=== WORK INSTRUCTION ===
Format the listing's lines from the one containing "First, it sounds" up to and including the one containing "That's the first" as a numbered list, leaving out any blank lines.

(Data entries)
····················

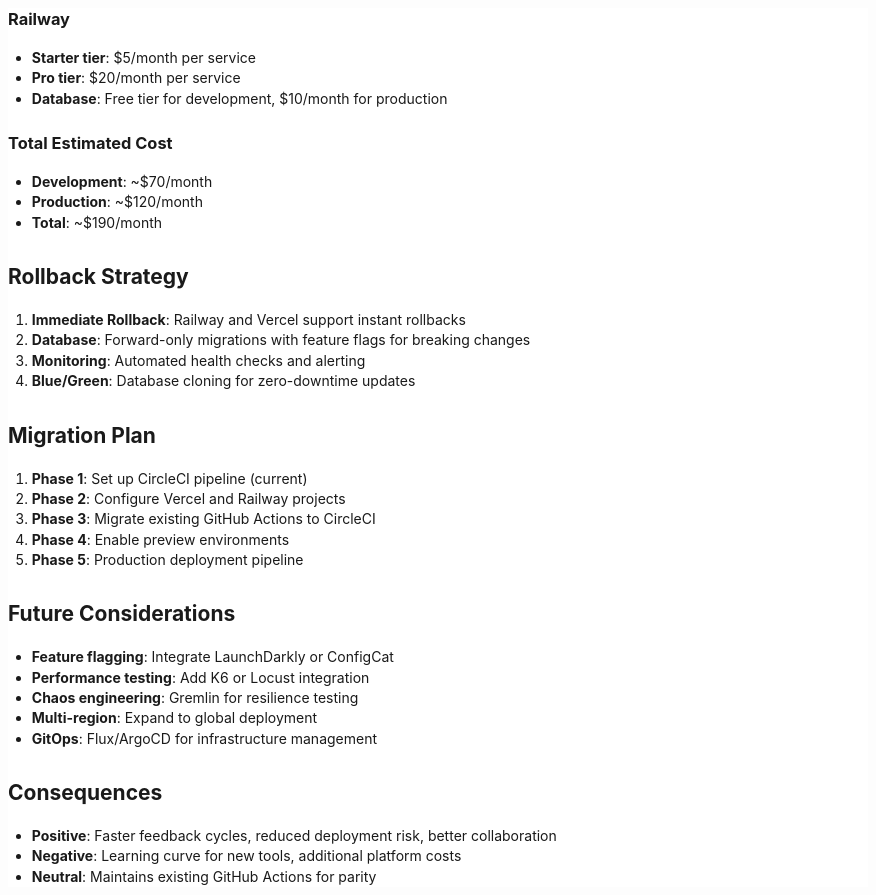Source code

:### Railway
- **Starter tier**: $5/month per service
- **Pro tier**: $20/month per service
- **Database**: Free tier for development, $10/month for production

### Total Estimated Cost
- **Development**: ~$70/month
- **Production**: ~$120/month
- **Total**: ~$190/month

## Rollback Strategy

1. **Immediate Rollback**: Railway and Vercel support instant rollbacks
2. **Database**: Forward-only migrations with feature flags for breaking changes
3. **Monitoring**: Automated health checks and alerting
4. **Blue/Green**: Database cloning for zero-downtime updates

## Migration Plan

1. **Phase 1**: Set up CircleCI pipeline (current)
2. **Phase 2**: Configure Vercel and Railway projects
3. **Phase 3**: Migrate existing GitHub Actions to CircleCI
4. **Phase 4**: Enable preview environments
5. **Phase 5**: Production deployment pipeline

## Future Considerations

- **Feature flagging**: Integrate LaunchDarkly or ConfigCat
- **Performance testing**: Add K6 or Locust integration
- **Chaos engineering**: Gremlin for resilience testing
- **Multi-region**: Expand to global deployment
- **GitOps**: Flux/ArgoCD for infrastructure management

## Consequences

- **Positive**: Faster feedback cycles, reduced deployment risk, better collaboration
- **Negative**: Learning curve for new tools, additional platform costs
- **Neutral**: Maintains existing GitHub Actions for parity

····················

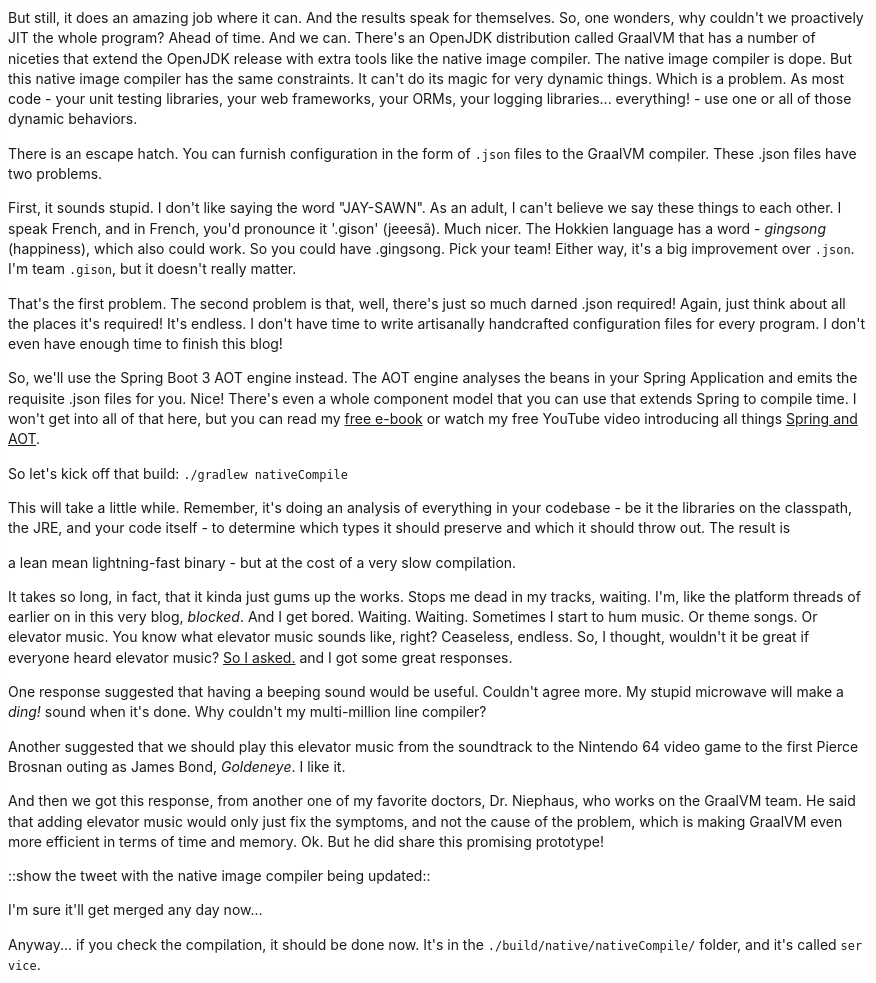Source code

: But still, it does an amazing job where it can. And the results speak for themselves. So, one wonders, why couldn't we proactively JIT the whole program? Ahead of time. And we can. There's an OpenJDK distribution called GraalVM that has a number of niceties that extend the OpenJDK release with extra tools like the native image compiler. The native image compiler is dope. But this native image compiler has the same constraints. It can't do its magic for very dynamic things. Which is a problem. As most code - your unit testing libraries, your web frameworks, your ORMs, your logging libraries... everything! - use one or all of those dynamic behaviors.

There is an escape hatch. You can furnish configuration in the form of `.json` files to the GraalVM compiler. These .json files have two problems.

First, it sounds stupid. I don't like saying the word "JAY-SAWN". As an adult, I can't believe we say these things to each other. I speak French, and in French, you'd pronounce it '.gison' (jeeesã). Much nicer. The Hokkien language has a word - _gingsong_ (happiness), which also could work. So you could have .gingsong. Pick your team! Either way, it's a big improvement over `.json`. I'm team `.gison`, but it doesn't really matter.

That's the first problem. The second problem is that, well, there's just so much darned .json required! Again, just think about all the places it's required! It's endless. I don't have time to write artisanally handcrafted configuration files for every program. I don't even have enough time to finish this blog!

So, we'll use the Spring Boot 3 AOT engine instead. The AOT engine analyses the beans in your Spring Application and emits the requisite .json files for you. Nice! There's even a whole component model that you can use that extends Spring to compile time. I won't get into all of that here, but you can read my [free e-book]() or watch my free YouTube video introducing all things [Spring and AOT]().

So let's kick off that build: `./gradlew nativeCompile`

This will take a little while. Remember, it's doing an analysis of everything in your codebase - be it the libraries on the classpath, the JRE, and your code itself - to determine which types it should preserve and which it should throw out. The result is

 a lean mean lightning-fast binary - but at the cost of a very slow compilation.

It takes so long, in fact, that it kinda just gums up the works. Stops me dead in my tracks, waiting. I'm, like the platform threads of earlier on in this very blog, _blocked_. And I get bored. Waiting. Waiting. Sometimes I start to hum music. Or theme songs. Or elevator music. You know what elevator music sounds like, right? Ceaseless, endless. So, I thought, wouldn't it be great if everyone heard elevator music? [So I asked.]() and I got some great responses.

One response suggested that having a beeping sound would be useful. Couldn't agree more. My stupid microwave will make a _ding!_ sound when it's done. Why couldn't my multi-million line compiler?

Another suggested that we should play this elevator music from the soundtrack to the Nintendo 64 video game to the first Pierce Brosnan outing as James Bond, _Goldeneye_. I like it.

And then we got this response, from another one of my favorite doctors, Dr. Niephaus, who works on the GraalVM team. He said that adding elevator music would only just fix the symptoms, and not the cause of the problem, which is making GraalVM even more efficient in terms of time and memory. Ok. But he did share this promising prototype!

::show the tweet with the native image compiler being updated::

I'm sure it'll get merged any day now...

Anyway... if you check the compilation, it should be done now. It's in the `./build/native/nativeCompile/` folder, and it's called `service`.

····················

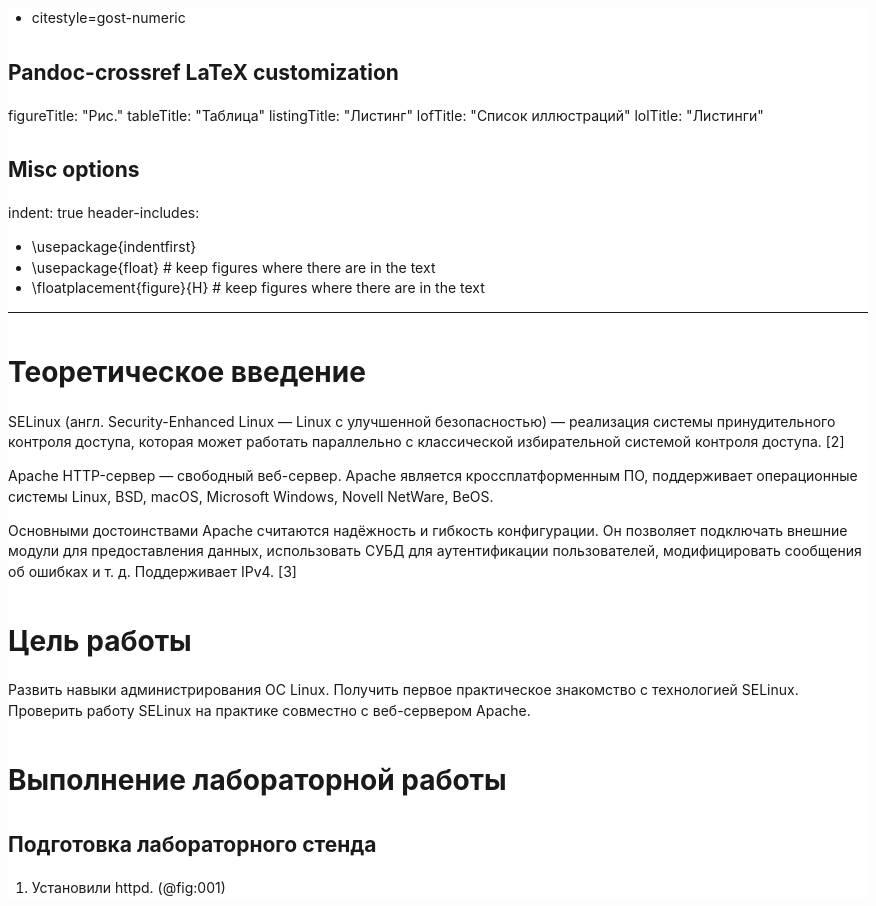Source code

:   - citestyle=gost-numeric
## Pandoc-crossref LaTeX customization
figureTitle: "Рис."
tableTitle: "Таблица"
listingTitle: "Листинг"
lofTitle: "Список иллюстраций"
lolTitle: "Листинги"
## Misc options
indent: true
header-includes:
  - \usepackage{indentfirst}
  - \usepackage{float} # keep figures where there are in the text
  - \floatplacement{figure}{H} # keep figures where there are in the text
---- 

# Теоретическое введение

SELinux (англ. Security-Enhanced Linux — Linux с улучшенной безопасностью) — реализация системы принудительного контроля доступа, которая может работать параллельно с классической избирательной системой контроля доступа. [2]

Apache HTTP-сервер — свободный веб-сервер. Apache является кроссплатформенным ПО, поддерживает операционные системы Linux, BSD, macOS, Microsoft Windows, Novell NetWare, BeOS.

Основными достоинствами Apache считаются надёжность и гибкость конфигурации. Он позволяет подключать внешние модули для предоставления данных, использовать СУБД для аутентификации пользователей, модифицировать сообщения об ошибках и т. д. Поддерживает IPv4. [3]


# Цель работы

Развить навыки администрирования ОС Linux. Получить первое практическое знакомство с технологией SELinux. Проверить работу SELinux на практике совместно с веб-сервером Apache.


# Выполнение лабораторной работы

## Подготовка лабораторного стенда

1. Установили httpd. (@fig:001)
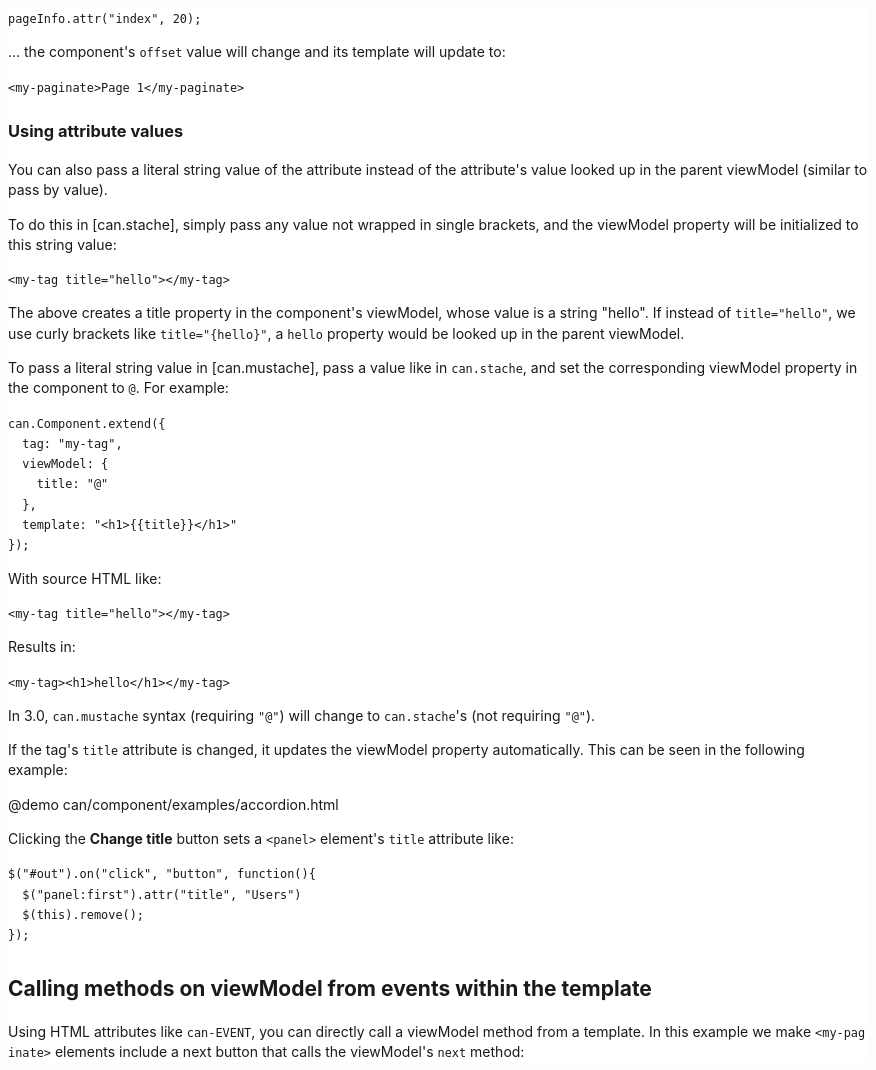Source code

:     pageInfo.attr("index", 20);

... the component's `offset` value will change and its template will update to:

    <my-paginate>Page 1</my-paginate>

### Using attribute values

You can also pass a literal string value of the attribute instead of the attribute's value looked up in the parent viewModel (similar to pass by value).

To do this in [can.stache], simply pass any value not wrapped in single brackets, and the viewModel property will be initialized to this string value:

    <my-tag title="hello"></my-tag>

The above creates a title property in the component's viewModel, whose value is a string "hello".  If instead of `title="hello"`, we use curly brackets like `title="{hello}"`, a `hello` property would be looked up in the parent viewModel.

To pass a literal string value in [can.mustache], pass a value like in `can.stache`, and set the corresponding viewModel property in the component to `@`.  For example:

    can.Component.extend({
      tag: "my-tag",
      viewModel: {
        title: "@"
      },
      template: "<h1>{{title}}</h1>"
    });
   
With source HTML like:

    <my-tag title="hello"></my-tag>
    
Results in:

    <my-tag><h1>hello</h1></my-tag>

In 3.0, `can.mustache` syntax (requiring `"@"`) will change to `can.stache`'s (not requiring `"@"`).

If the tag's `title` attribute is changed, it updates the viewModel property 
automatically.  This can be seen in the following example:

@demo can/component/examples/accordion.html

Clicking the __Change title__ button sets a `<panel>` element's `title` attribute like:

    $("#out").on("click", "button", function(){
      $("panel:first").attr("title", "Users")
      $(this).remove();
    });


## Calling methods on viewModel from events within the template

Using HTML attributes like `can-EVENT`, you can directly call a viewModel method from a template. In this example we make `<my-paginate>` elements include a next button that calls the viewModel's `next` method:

····················

=== SOLUTION TO THE EXERCISE ===
1. First, it sounds stupid. I don't like saying the word "JAY-SAWN". As an adult, I can't believe we say these things to each other. I speak French, and in French, you'd pronounce it '.gison' (jeeesã). Much nicer. The Hokkien language has a word - _gingsong_ (happiness), which also could work. So you could have .gingsong. Pick your team! Either way, it's a big improvement over `.json`. I'm team `.gison`, but it doesn't really matter.
2. That's the first problem. The second problem is that, well, there's just so much darned .json required! Again, just think about all the places it's required! It's endless. I don't have time to write artisanally handcrafted configuration files for every program. I don't even have enough time to finish this blog!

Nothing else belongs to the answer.